Stored data:
★ ★ ★ ★
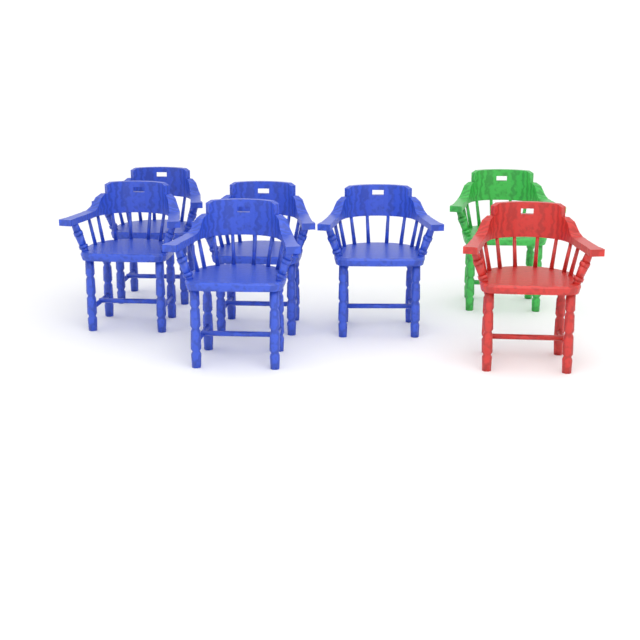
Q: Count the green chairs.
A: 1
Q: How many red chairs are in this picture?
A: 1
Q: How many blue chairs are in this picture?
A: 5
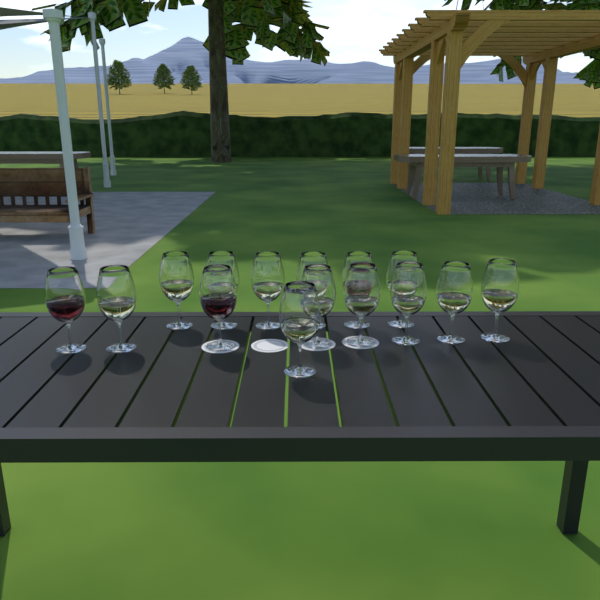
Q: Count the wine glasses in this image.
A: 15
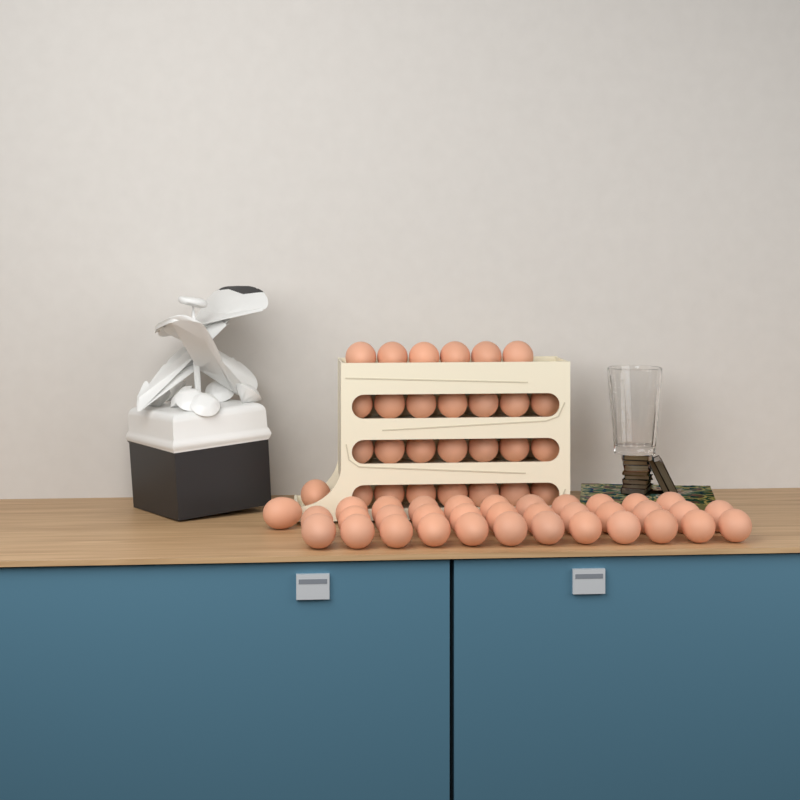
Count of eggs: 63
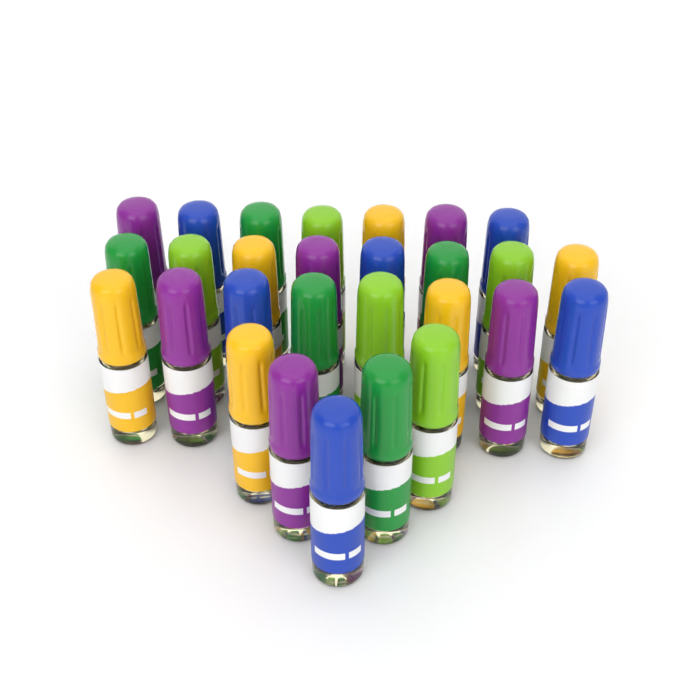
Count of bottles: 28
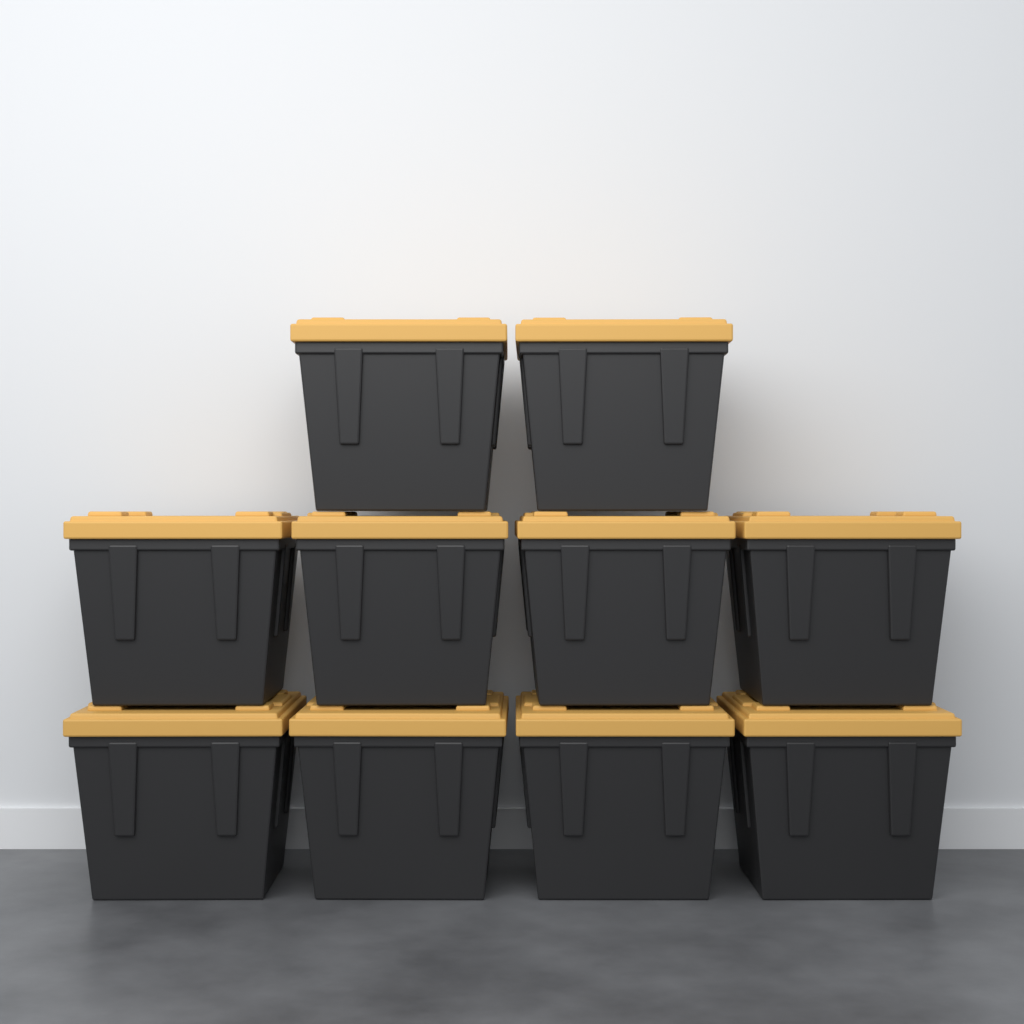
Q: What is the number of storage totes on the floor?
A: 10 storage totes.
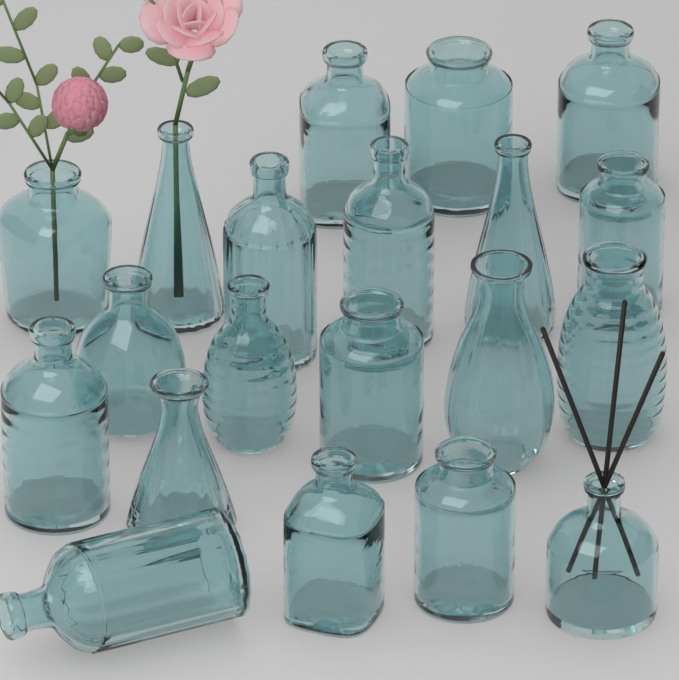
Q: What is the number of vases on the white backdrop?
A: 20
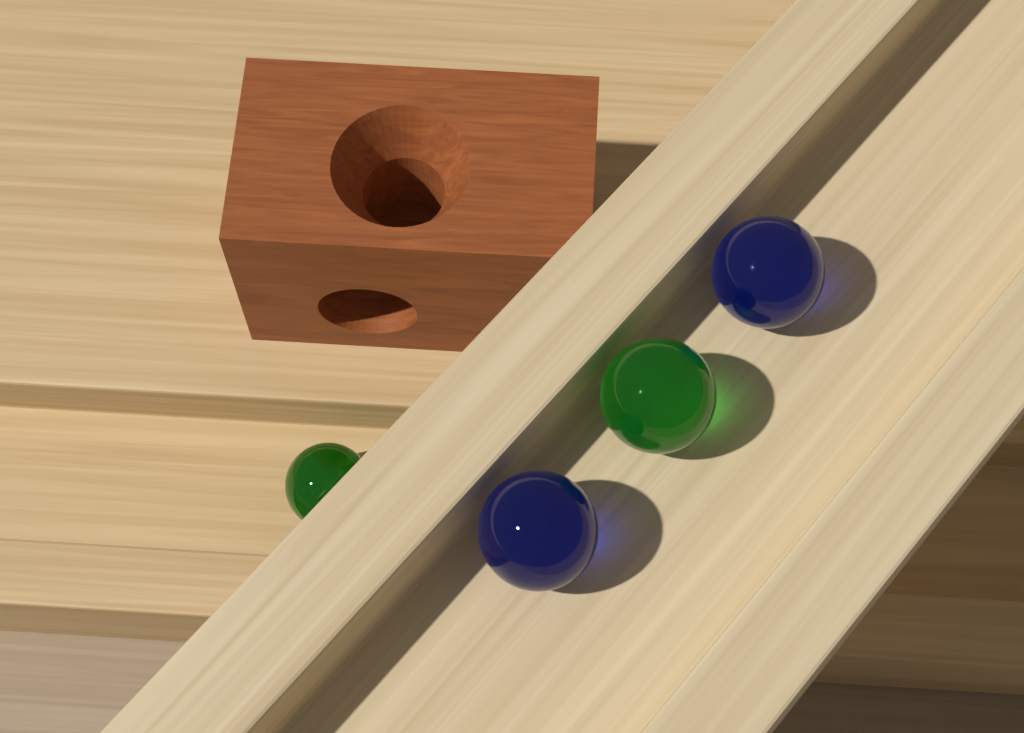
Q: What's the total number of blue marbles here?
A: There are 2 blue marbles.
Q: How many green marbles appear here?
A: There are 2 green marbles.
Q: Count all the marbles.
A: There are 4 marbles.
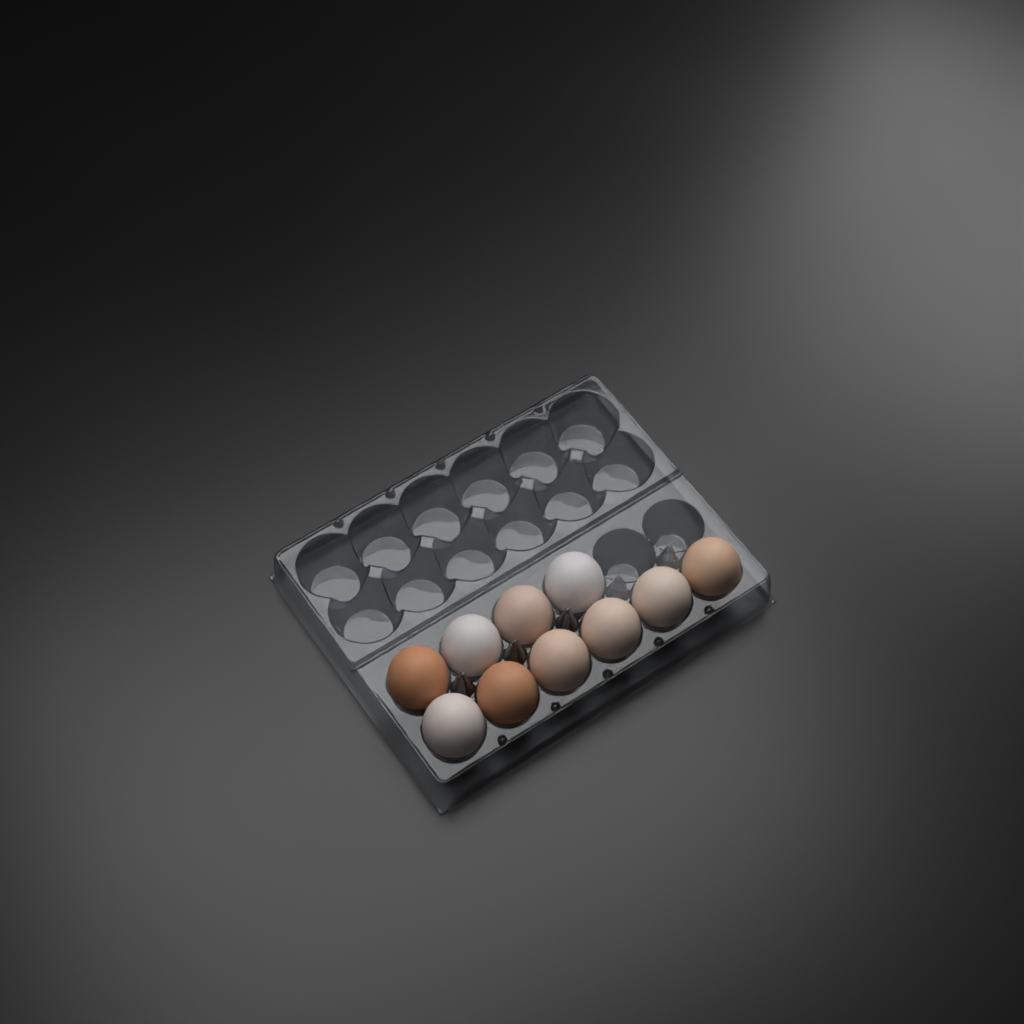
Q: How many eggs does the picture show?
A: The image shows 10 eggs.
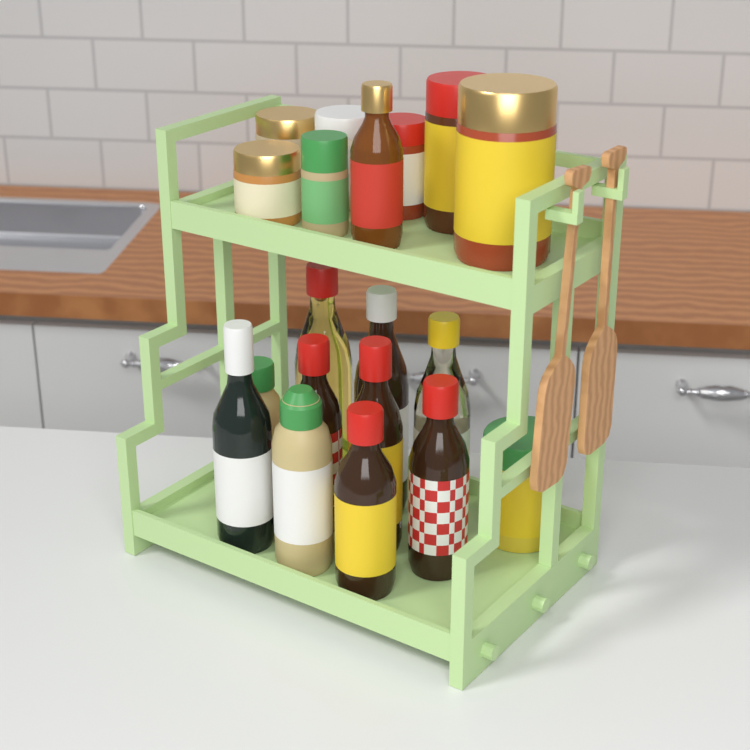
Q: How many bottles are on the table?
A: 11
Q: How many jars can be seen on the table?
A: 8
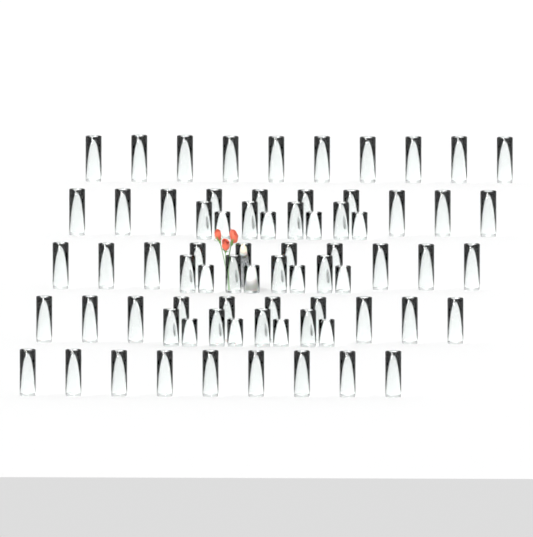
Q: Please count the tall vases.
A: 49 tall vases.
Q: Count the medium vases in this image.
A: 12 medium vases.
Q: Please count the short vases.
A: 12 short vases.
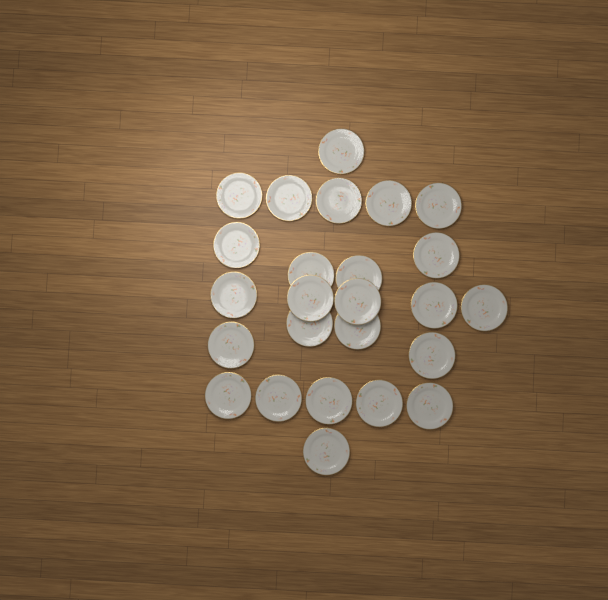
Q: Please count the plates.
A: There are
★ ★ ★ ★
Given instruction: Format every line of the rows above as a Markdown table with the columns "No." and "Line." Skip blank lines and leave the pictures out.

Answer below:
| No. | Line |
|---|---|
| 1 | Q: Count the green chairs. |
| 2 | A: 1 |
| 3 | Q: How many red chairs are in this picture? |
| 4 | A: 1 |
| 5 | Q: How many blue chairs are in this picture? |
| 6 | A: 5 |
| 7 | Q: Count the wine glasses in this image. |
| 8 | A: 15 |
| 9 | Count of eggs: 63 |
| 10 | Count of bottles: 28 |
| 11 | Q: What is the number of storage totes on the floor? |
| 12 | A: 10 storage totes. |
| 13 | Q: What is the number of vases on the white backdrop? |
| 14 | A: 20 |
| 15 | Q: What's the total number of blue marbles here? |
| 16 | A: There are 2 blue marbles. |
| 17 | Q: How many green marbles appear here? |
| 18 | A: There are 2 green marbles. |
| 19 | Q: Count all the marbles. |
| 20 | A: There are 4 marbles. |
| 21 | Q: How many eggs does the picture show? |
| 22 | A: The image shows 10 eggs. |
| 23 | Q: How many bottles are on the table? |
| 24 | A: 11 |
| 25 | Q: How many jars can be seen on the table? |
| 26 | A: 8 |
| 27 | Q: Please count the tall vases. |
| 28 | A: 49 tall vases. |
| 29 | Q: Count the medium vases in this image. |
| 30 | A: 12 medium vases. |
| 31 | Q: Please count the short vases. |
| 32 | A: 12 short vases. |
| 33 | Q: Please count the plates. |
| 34 | A: There are |